** Opening The data block **

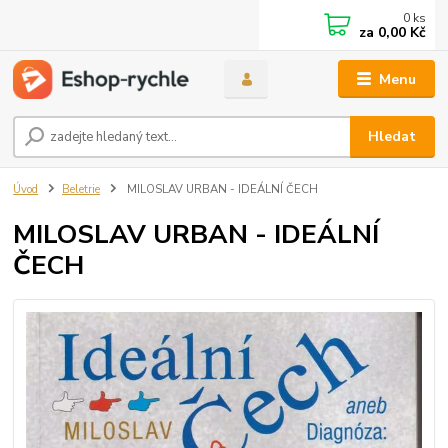
0
ks
za
0,00 Kč
Menu
Hledat
Úvod
Beletrie
MILOSLAV URBAN - IDEÁLNÍ ČECH
MILOSLAV URBAN - IDEÁLNÍ
ČECH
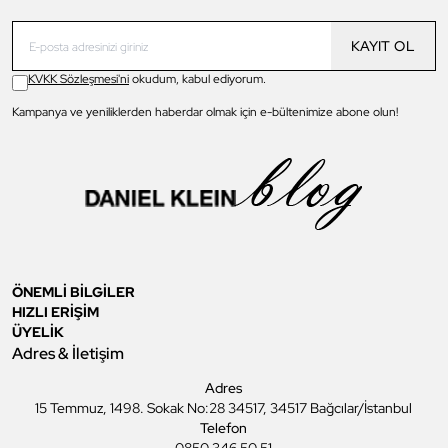
KAYIT OL
KVKK Sözleşmesi'ni
okudum, kabul ediyorum.
Kampanya ve yeniliklerden haberdar olmak için e-bültenimize abone olun!
ÖNEMLİ BİLGİLER
HIZLI ERİŞİM
ÜYELİK
Adres & İletişim
Adres
15 Temmuz, 1498. Sokak No:28 34517, 34517 Bağcılar/İstanbul
Telefon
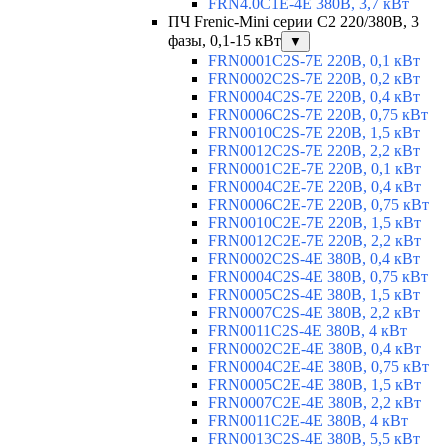
FRN4.0C1E-4E 380В, 3,7 кВт
ПЧ Frenic-Mini серии С2 220/380В, 3
фазы, 0,1-15 кВт
▼
FRN0001C2S-7E 220В, 0,1 кВт
FRN0002C2S-7E 220В, 0,2 кВт
FRN0004C2S-7E 220В, 0,4 кВт
FRN0006C2S-7E 220В, 0,75 кВт
FRN0010C2S-7E 220В, 1,5 кВт
FRN0012C2S-7E 220В, 2,2 кВт
FRN0001C2E-7E 220В, 0,1 кВт
FRN0004C2E-7E 220В, 0,4 кВт
FRN0006C2E-7E 220В, 0,75 кВт
FRN0010C2E-7E 220В, 1,5 кВт
FRN0012C2E-7E 220В, 2,2 кВт
FRN0002C2S-4E 380В, 0,4 кВт
FRN0004C2S-4E 380В, 0,75 кВт
FRN0005C2S-4E 380В, 1,5 кВт
FRN0007C2S-4E 380В, 2,2 кВт
FRN0011C2S-4E 380В, 4 кВт
FRN0002C2E-4E 380В, 0,4 кВт
FRN0004C2E-4E 380В, 0,75 кВт
FRN0005C2E-4E 380В, 1,5 кВт
FRN0007C2E-4E 380В, 2,2 кВт
FRN0011C2E-4E 380В, 4 кВт
FRN0013C2S-4E 380В, 5,5 кВт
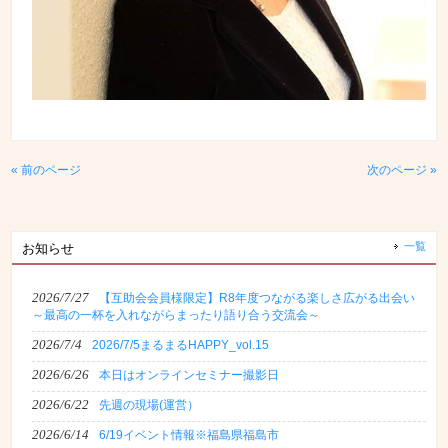
« 前のページ
次のページ »
一覧
お知らせ
2026/7/27
【互助会会員様限定】R8年度つながる楽しさ広がる出会い
～最高の一杯を入れながらまったり語り合う交流会～
2026/7/4
2026/7/5まるまるHAPPY_vol.15
2026/6/26
本日はオンラインセミナー撮影日
2026/6/22
先週の現場(運営）
2026/6/14
6/19イベント情報※福島県福島市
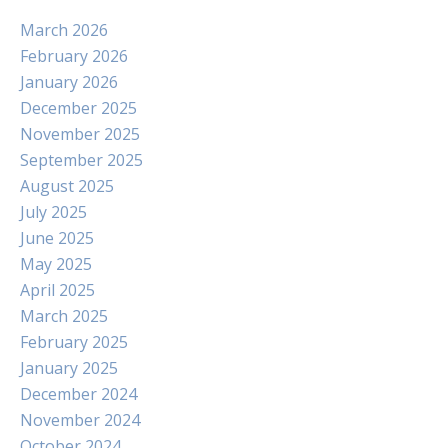
March 2026
February 2026
January 2026
December 2025
November 2025
September 2025
August 2025
July 2025
June 2025
May 2025
April 2025
March 2025
February 2025
January 2025
December 2024
November 2024
October 2024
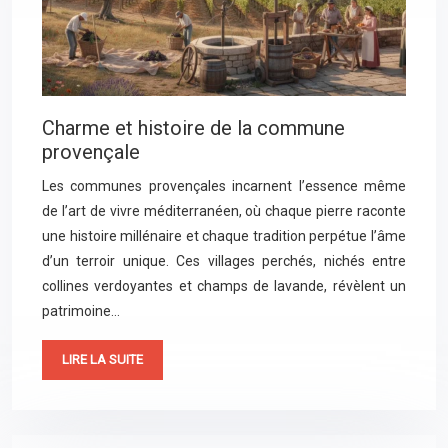
Charme et histoire de la commune
provençale
Les communes provençales incarnent l’essence même
de l’art de vivre méditerranéen, où chaque pierre raconte
une histoire millénaire et chaque tradition perpétue l’âme
d’un terroir unique. Ces villages perchés, nichés entre
collines verdoyantes et champs de lavande, révèlent un
patrimoine…
LIRE LA SUITE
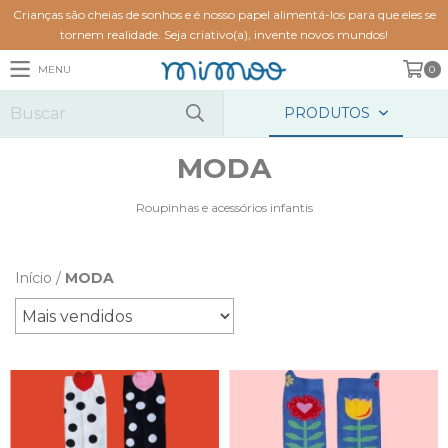
Crianças são cheias de sonhos e é nosso papel alimentá-los para que eles se
tornem realidade. Seja criativo(a), invente novos mundos!
MENU
0
PRODUTOS
MODA
Roupinhas e acessórios infantis
Início
/
MODA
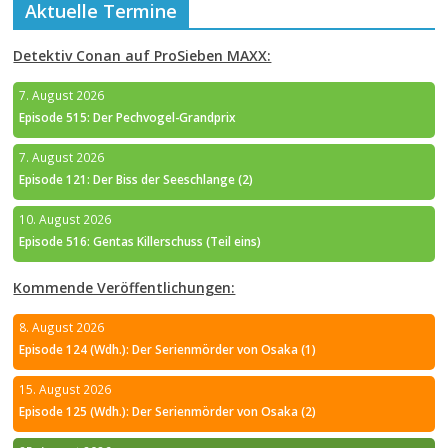
Aktuelle Termine
Detektiv Conan auf ProSieben MAXX:
7. August 2026
Episode 515: Der Pechvogel-Grandprix
7. August 2026
Episode 121: Der Biss der Seeschlange (2)
10. August 2026
Episode 516: Gentas Killerschuss (Teil eins)
Kommende Veröffentlichungen:
8. August 2026
Episode 124 (Wdh.): Der Serienmörder von Osaka (1)
15. August 2026
Episode 125 (Wdh.): Der Serienmörder von Osaka (2)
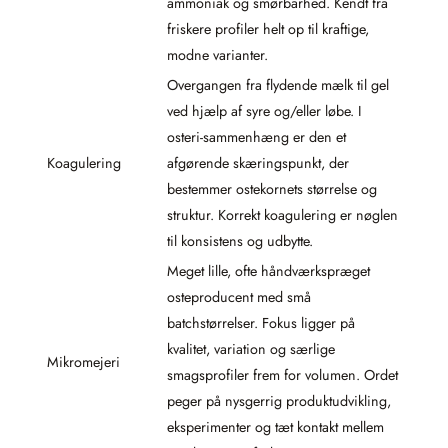
ammoniak og smørbarhed. Kendt fra
friskere profiler helt op til kraftige,
modne varianter.
Overgangen fra flydende mælk til gel
ved hjælp af syre og/eller løbe. I
osteri-sammenhæng er den et
Koagulering
afgørende skæringspunkt, der
bestemmer ostekornets størrelse og
struktur. Korrekt koagulering er nøglen
til konsistens og udbytte.
Meget lille, ofte håndværkspræget
osteproducent med små
batchstørrelser. Fokus ligger på
kvalitet, variation og særlige
Mikromejeri
smagsprofiler frem for volumen. Ordet
peger på nysgerrig produktudvikling,
eksperimenter og tæt kontakt mellem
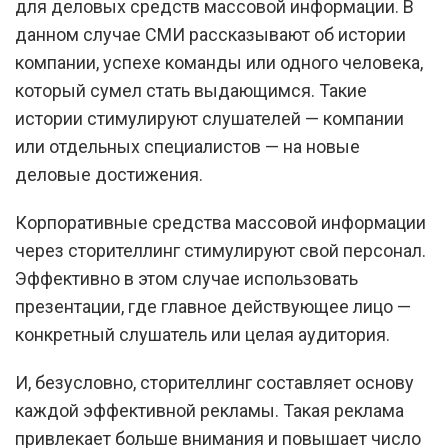
для деловых средств массовой информации. В
данном случае СМИ рассказывают об истории
компании, успехе команды или одного человека,
который сумел стать выдающимся. Такие
истории стимулируют слушателей — компании
или отдельных специалистов — на новые
деловые достижения.
Корпоративные средства массовой информации
через сторителлинг стимулируют свой персонал.
Эффективно в этом случае использовать
презентации, где главное действующее лицо —
конкретный слушатель или целая аудитория.
И, безусловно, сторителлинг составляет основу
каждой эффективной рекламы. Такая реклама
привлекает больше внимания и повышает число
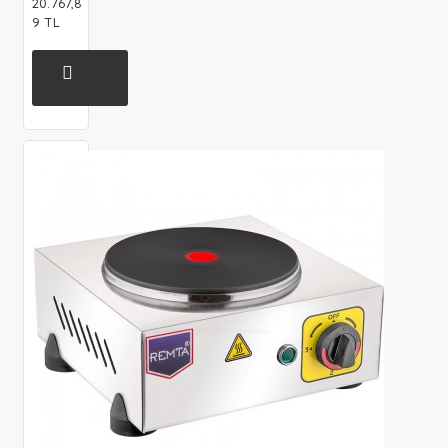
20.767,8
9 TL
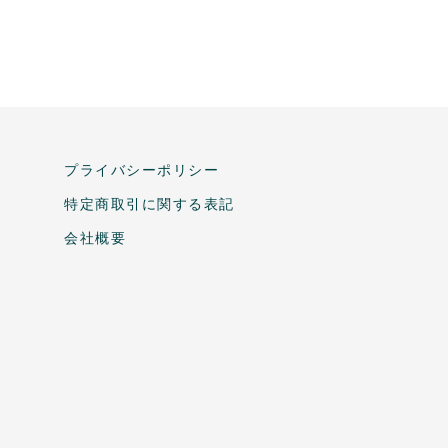
プライバシーポリシー
特定商取引に関する表記
会社概要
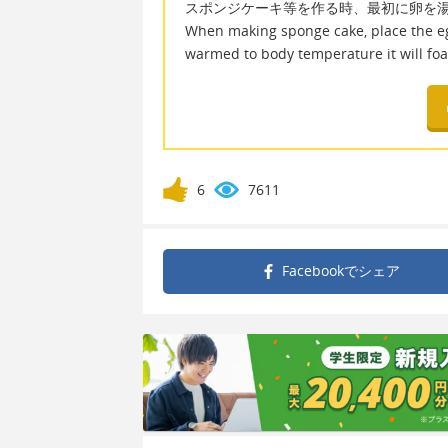
スポンジケーキ等を作る時、最初に卵を
When making sponge cake, place the eg
warmed to body temperature it will foa
6
7611
Facebookで
シェア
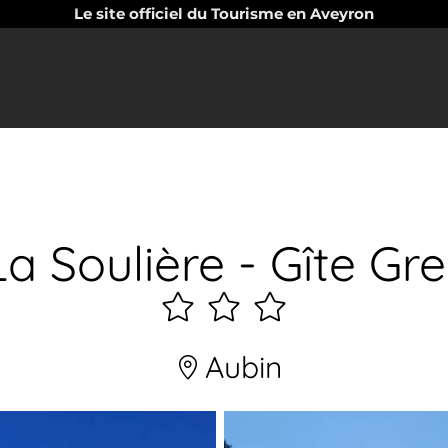
Le site officiel du Tourisme en Aveyron
La Soulière - Gîte Gre
3
étoiles
Aubin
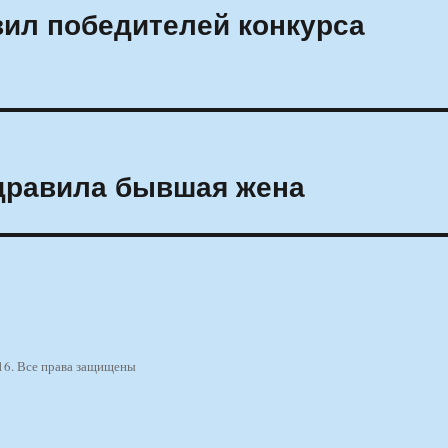
ил победителей конкурса
дравила бывшая жена
16. Все права защищены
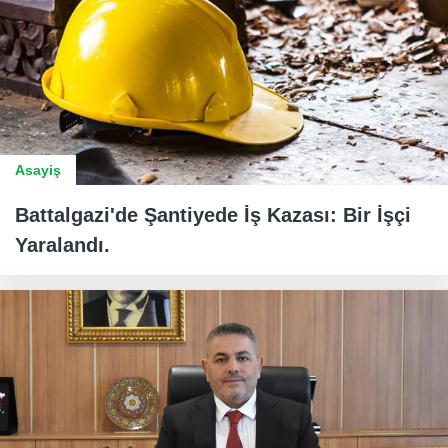
Asayiş
Battalgazi'de Şantiyede İş Kazası: Bir İşçi
Yaralandı.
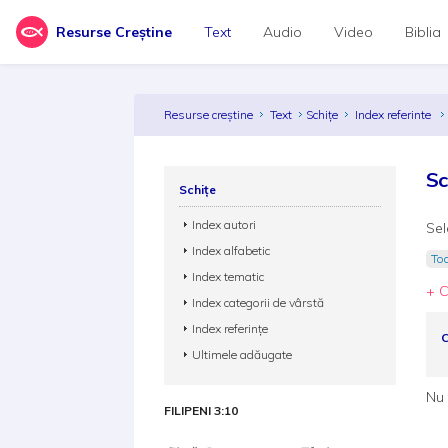
Resurse Creștine
Text
Audio
Video
Biblia
Resurse creștine
Text
Schițe
Index referinte
Sc
Schițe
Index autori
Sel
Index alfabetic
Toa
Index tematic
+ C
Index categorii de vârstă
Index referințe
C
Ultimele adăugate
Nu 
FILIPENI 3:10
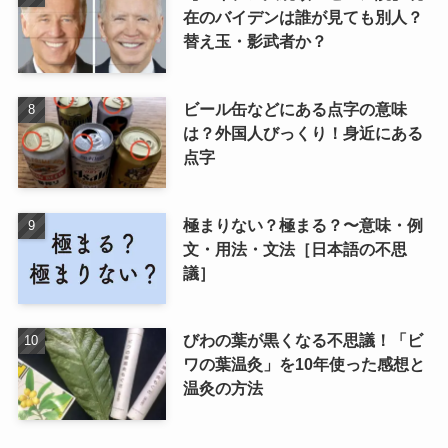
在のバイデンは誰が見ても別人？
替え玉・影武者か？
ビール缶などにある点字の意味
は？外国人びっくり！身近にある
点字
極まりない？極まる？〜意味・例
文・用法・文法［日本語の不思
議］
びわの葉が黒くなる不思議！「ビ
ワの葉温灸」を10年使った感想と
温灸の方法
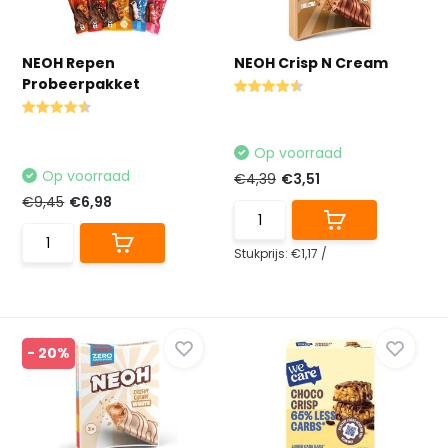
NEOH Repen
NEOH Crisp N Cream
Probeerpakket
Op voorraad
Op voorraad
€4,39
€3,51
€9,45
€6,98
Stukprijs:
€1,17
/
- 20%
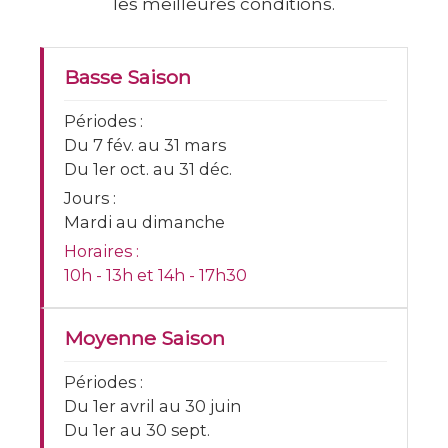
les meilleures conditions.
Basse Saison
Périodes :
Du 7 fév. au 31 mars
Du 1er oct. au 31 déc.
Jours :
Mardi au dimanche
Horaires :
10h - 13h et 14h - 17h30
Moyenne Saison
Périodes :
Du 1er avril au 30 juin
Du 1er au 30 sept.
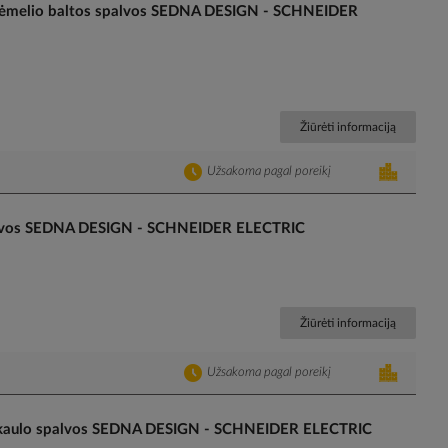
e rėmelio baltos spalvos SEDNA DESIGN - SCHNEIDER
Žiūrėti informaciją
Užsakoma pagal poreikį
spalvos SEDNA DESIGN - SCHNEIDER ELECTRIC
Žiūrėti informaciją
Užsakoma pagal poreikį
io kaulo spalvos SEDNA DESIGN - SCHNEIDER ELECTRIC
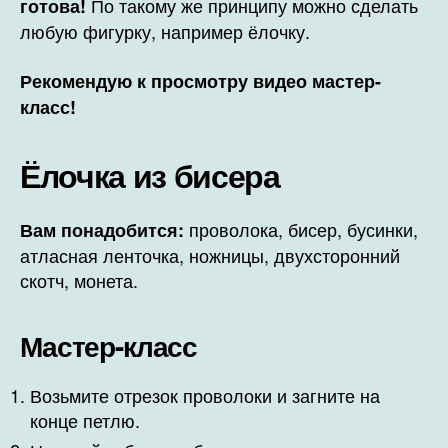
По такому же принципу можно сделать
готова!
любую фигурку, например ёлочку.
Рекомендую к просмотру видео мастер-
класс!
Ёлочка из бисера
проволока, бисер, бусинки,
Вам понадобится:
атласная ленточка, ножницы, двухсторонний
скотч, монета.
Мастер-класс
Возьмите отрезок проволоки и загните на
конце петлю.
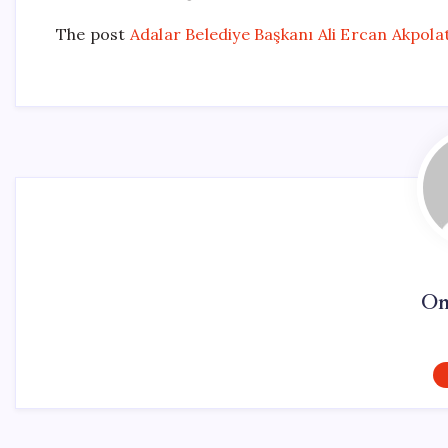
The post
Adalar Belediye Başkanı Ali Ercan Akpolat 
On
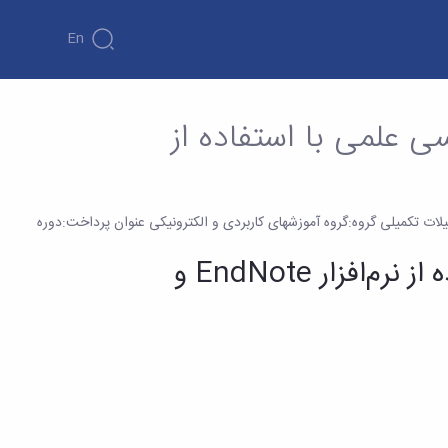
En
علی سینا
ی علمی با استفاده از
 47 (مرکز درآمد:حوزه معاونت آموزشی و تحصیلات تکمیلی گروه:گروه آموزشهای کاربردی و الکترونیکی عنوان پرداخت:دوره
اصول نگارش و ارجاع‌دهی در مقاله‌نویسی علمی با استفاده از نرم‌افزار EndNote و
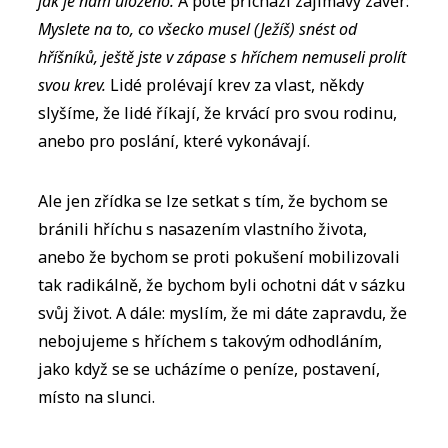
jak je nám uloženo.
A poté přichází zajímavý závěr:
Myslete na to, co všecko musel (Ježíš) snést od
hříšníků, ještě jste v zápase s hříchem nemuseli prolít
svou krev.
Lidé prolévají krev za vlast, někdy
slyšíme, že lidé říkají, že krvácí pro svou rodinu,
anebo pro poslání, které vykonávají.
Ale jen zřídka se lze setkat s tím, že bychom se
bránili hříchu s nasazením vlastního života,
anebo že bychom se proti pokušení mobilizovali
tak radikálně, že bychom byli ochotni dát v sázku
svůj život. A dále: myslím, že mi dáte zapravdu, že
nebojujeme s hříchem s takovým odhodláním,
jako když se se ucházíme o peníze, postavení,
místo na slunci.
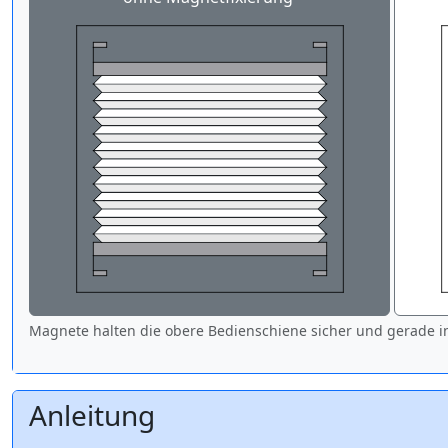
Magnete halten die obere Bedienschiene sicher und gerade in
Anleitung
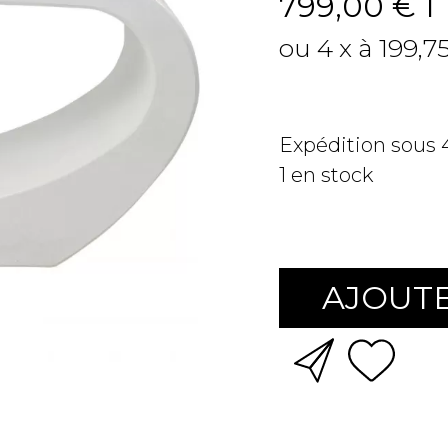
799,00 €
T
ou 4 x à 199,7
Expédition sous
1
en stock
AJOUTE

** Closing The data block **

▶ _Exercise details_
Print exactly the lines above that run from the one with "Du 1er au 30 sept." to the one with "47 (مرکز درآمد:حوزه", both included. No pictures.

▶ _Answer below_
Du 1er au 30 sept.
e rėmelio baltos spalvos SEDNA DESIGN - SCHNEIDER
Žiūrėti informaciją
Užsakoma pagal poreikį
spalvos SEDNA DESIGN - SCHNEIDER ELECTRIC
Žiūrėti informaciją
Užsakoma pagal poreikį
io kaulo spalvos SEDNA DESIGN - SCHNEIDER ELECTRIC
По такому же принципу можно сделать
готова!
любую фигурку, например ёлочку.
Рекомендую к просмотру видео мастер-
класс!
Ёлочка из бисера
проволока, бисер, бусинки,
Вам понадобится:
атласная ленточка, ножницы, двухсторонний
скотч, монета.
Мастер-класс
Возьмите отрезок проволоки и загните на
конце петлю.
The post
Adalar Belediye Başkanı Ali Ercan Akpolat 
On
En
علی سینا
ی علمی با استفاده از
 47 (مرکز درآمد:حوزه معاونت آموزشی و تحصیلات تکمیلی گروه:گروه آموزشهای کاربردی و الکترونیکی عنوان پرداخت:دوره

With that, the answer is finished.